Spiffing Reads: The Woman Who Wants to Marry Tetris and The Cruellest Game Ever

You might have noticed there was no Spiffing Reads last week, so instead we have a bumper edition this time around, with articles from the last fortnight. It’s a bit tough to get this column out weekly at the moment, so we’re going to switch to fortnightly for the time being. Anyway, onwards!


 

The Real Story of the Woman in Love with a Tetris Cartridge (Kotaku UK)

The other week on This Morning, a soporific UK daytime TV show, a woman was interviewed who claimed that she was in love with a Tetris cartridge and wanted to marry it. It seemed the usual tabloid TV, producers clamouring to ‘get a weirdo on’ for audiences to point and laugh at. But god bless Laura Kate Dale at Kotaku UK, who tracked down the woman in question and conducted a thorough interview that rounds out the story, and ends up becoming a fascinating exploration of ‘objectum sexuality’. Well worth a read. Lucius P. Merriweather


We Can’t Stop Watching This Cruel Mario Clone (Kotaku UK)

Trap Adventure 2 is the most bastard game in existence. And it’s utterly hilarious to watch. Every time the player seems to have overcome an obstacle, another completely unfair trap pops up and kills her in an instant. It’s surely the most sadistic game ever – and brutally funny for the observer. Particularly the premature celebration right at the end of this video. L.P.M.


Mario + Rabbids inspired the creative director of XCOM to reevaluate the genre (Polygon)

Polygon had a nice series of articles at a few weeks ago that asked primarily game designers to reflect on games of 2017. The one by Jake Solomon, the creative director of XCOM, was particularly interesting, as he recounts his complete surprise at the announcement of Mario + Rabbids Kingdom Battle, looks at how it’s different from the XCOM games, and how he himself was inspired by it. This quote in particular is worth remembering: “The nice thing about working in a genre like turn-based tactics is that it isn’t a zero-sum game. Good tactics games create new tactics players, and then everyone in the genre benefits.” Professor GreilMercs


Lair: What went wrong (Polygon)

You might remember Lair – a once promising dragon-flying game from the makers of Star Wars: Rogue Leader that utterly bombed on release, mostly due to its terrible motion controls. This lengthy article is an eye-opening look at what went wrong, a failure that ultimately led to the demise of acclaimed studio Factor 5. Lair’s creators claim that Sony forced them to put in the motion controls to promote the Sixaxis controller, even though they protested that it made the game unplayable. And quite a few disgruntled devs point the blame at the studio’s inflexible head, who apparently shouted down alternative ideas. A highly interesting dissection of how a flawed game comes to be. L.P.M.

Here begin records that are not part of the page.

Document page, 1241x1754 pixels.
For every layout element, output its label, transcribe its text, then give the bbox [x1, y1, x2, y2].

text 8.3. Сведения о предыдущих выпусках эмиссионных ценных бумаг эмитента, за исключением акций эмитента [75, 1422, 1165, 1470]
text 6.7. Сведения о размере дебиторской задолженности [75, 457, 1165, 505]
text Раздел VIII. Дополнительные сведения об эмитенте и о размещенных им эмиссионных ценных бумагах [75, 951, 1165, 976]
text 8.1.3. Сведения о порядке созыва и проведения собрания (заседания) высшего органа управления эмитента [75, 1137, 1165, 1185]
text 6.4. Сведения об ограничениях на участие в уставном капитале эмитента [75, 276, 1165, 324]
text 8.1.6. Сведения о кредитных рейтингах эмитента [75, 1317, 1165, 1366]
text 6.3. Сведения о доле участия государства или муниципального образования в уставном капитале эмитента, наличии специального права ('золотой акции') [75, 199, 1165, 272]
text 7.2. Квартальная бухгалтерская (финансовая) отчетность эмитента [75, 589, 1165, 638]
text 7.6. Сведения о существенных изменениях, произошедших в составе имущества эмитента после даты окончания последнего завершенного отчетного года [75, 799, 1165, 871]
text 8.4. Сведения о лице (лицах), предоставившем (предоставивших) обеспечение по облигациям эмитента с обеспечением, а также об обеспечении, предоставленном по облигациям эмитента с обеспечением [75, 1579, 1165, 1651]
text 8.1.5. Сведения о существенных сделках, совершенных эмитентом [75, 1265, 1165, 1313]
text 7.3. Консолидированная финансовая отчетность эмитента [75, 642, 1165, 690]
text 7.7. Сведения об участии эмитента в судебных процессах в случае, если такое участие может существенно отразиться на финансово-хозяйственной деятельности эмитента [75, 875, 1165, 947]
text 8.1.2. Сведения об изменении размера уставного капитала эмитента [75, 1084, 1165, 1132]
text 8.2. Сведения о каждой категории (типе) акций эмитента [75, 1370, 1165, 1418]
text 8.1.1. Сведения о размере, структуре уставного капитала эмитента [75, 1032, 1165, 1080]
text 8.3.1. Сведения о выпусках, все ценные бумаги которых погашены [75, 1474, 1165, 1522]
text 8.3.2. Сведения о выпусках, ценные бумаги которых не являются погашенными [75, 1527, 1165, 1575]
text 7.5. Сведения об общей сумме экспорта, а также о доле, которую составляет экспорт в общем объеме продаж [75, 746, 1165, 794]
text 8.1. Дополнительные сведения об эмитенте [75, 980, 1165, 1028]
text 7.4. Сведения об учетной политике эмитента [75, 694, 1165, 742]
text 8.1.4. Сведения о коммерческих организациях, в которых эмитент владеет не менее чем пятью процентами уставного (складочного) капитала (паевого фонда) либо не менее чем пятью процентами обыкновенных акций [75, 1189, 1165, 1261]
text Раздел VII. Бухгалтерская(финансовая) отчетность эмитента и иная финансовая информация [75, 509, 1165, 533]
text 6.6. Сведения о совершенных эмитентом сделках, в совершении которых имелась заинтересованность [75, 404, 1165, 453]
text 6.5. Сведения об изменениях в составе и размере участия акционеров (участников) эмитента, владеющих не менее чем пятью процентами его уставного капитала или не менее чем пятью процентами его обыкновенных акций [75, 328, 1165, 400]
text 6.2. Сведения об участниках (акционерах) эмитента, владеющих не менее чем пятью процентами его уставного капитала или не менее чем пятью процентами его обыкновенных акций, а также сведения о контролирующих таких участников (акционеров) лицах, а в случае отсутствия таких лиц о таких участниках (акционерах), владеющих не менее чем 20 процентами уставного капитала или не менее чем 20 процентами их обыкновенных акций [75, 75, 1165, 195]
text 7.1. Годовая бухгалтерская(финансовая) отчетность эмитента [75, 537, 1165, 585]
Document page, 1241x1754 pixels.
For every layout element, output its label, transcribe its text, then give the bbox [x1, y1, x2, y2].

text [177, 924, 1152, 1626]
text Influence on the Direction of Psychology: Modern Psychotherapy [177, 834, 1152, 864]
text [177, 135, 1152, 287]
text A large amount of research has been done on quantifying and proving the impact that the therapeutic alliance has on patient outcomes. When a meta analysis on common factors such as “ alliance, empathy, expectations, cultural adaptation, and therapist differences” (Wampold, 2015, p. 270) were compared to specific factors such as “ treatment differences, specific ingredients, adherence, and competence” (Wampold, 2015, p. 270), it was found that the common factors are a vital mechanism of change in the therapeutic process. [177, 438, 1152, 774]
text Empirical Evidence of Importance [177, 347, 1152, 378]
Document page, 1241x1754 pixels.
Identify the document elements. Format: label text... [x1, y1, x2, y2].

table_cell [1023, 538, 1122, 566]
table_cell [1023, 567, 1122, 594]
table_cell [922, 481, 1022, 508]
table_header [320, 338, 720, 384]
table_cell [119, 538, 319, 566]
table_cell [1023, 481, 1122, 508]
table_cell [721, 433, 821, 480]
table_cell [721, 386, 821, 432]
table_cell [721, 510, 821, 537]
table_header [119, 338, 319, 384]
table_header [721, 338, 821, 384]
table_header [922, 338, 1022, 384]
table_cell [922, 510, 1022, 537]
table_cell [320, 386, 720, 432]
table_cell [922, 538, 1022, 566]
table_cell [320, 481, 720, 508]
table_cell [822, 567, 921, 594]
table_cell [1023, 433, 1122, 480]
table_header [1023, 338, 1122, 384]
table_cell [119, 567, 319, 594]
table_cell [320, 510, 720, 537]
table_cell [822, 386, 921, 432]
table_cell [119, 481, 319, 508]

The story of The Crossing, Arkane’s lost game (Polygon)

Another brilliant Polygon article looking back at what went wrong with a famous game (Polygon have really knocked it out of the park with great features recently). This time it’s all about what Arkane did before creating the brilliant Dishonored – it turns out they spent months pitching a game called The Crossing, which was eventually ditched when no publisher wanted it. The game sounds incredibly ambitious – the idea was that it would be a single-player game, but at certain choke-points the enemies would be controlled by human players, a concept the studio called ‘cross-player’. Essentially it would have amounted to making a fully fledged single player and multi-player game at the same time, so it’s no wonder that publishers balked at the idea, and you have to wonder how many people would actually want to play as the cannon fodder for some other player. Even so, it would have been a fascinating experiment. L.P.M.


Best Of British Game Developers Publishers – An Introduction (Little Bits of Gaming & Movies)

S. L. Perrin is working on a book about legendary British developers and publishers, and this intro is a great insight into the fantastic hubris of Imagine Software in the early 1980s. Imagine earnt an enviable reputation and quickly expanded – but they bit off far more than they could chew. The directors were blowing their money on sports cars while the debts racked up, and there’s a fantastic BBC documentary called Commercial Breaks that just happened to be there doing a piece on the company when the bailiffs moved in. The whole documentary is on YouTube, and it’s fascinating viewing – if only to see everyone smoking in the office and imagine how much it stank. L.P.M.


Spiffing Reads is a regular feature where we pick out the best gaming articles of the week. If you’ve read anything interesting, please let us know in the comments.

6 Comments

  1. That documentary about Imagine Software is great; I wrote a blog post a while back about how their boastful press posters like the ones above were the 80s equivalent of the John Romero ‘suck it down’ ads for Daikatana – all bluff and no stuff. Good find!

  2. Thanks for the mention of my book.

    Currently hard at work getting the first draft done and even made some interesting industry contacts over the last week or so. Its shaping up to be something pretty special once I get it done.